Traditional data analysis fails to cope with the advent of Big Data which is essentially huge data, both structured and unstructured. Much more is needed that being able to navigate on relational database management systems and draw insights using statistical algorithms.
The good news is that the analytics part remains the same whether you are dealing with small datasets, large datasets or even unstructured datasets. What is needed the most in big data is the ability to draw relevant information from the humungous amounts of data being processed every minute. This requires technology to join hands with traditional analytics.
Let us now look at some of the key skills needed for being a big data analyst –
While traditional data analyst might be able to get away without being a full-fledged programmer, a big data analyst needs to be very comfortable with coding. One of the main reasons for this requirement is that big data is still in an evolution phase. Not many standard processes are set around the large complex datasets a big data analyst has to deal with. A lot of customization is required on daily basis to deal with the unstructured data.
Which languages are required – R, Python, Java, C++, Ruby, SQL, Hive, SAS, SPSS, MATLAB, Weka, Julia, Scala. As you can not knowing a language should not be a barrier for a big data scientist. At the minimum one needs to know R, Python, and Java. While working you may end up using various tools. Programming Language is only a tool and more tools you have in your kitty, merrier it is.
2) Data Warehousing
Experience with relational and non -relational database systems is a must. Examples of non- relational database include – Mysql, Oracle, DB2. Examples of non-relational database include – NoSql : Hbase, HDFS, MongoDB, CouchDB, Cassandra, Teradeta, etc.
3) Computational frameworks
A good understanding and familiarity with frameworks such as Apache Spark, Apache Storm, Apache Samza, Apache Flink and the classic MapReduce and Hadoop. These technologies help in Big Data processing which can be streamed to a great extent.

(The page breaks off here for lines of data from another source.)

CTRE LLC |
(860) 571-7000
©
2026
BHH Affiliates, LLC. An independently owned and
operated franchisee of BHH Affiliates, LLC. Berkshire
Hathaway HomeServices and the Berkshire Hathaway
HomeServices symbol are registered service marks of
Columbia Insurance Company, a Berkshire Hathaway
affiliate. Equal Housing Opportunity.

4) Quantitative Aptitude and Statistics
While the processing of Big Data requires great use of technology, fundamental to any analysis of data is good knowledge of Statistics and linear algebra. Statistics is a basic building block of data science and understanding of core concepts like summary statistics, probability distribution, random variables, Hypothesis testing framework is important if you are data scientist of any genre.
5) Business Knowledge
To keep the analysis focused, to validate, sort, relate, evaluate the data, the most critical skill of a big data scientist is to have a good knowledge of the domain one is working on. In fact, the reason big data analysts are so much in demand is that its very rare to find resources who have a thorough understanding of technical aspects, statistics and business. There are analysts good in business and statistics but not in programming. There are expert programmers without the know how of how to put the programs in the context of the business goal.